[[ Input records open ]]

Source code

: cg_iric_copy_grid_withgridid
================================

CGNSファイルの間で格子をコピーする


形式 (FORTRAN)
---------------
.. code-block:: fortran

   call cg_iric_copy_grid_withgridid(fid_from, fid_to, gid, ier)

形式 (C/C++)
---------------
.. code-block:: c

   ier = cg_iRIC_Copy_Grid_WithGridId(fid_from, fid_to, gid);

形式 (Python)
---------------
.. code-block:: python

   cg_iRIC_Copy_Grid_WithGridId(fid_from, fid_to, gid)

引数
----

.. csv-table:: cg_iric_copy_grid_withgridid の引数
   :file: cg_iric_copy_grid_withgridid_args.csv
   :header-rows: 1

[[ Input records closed ]]

(What needs to be done): In this exercise, repeat the entries above verbatim.

(Answer below):
Source code

: cg_iric_copy_grid_withgridid
================================

CGNSファイルの間で格子をコピーする


形式 (FORTRAN)
---------------
.. code-block:: fortran

   call cg_iric_copy_grid_withgridid(fid_from, fid_to, gid, ier)

形式 (C/C++)
---------------
.. code-block:: c

   ier = cg_iRIC_Copy_Grid_WithGridId(fid_from, fid_to, gid);

形式 (Python)
---------------
.. code-block:: python

   cg_iRIC_Copy_Grid_WithGridId(fid_from, fid_to, gid)

引数
----

.. csv-table:: cg_iric_copy_grid_withgridid の引数
   :file: cg_iric_copy_grid_withgridid_args.csv
   :header-rows: 1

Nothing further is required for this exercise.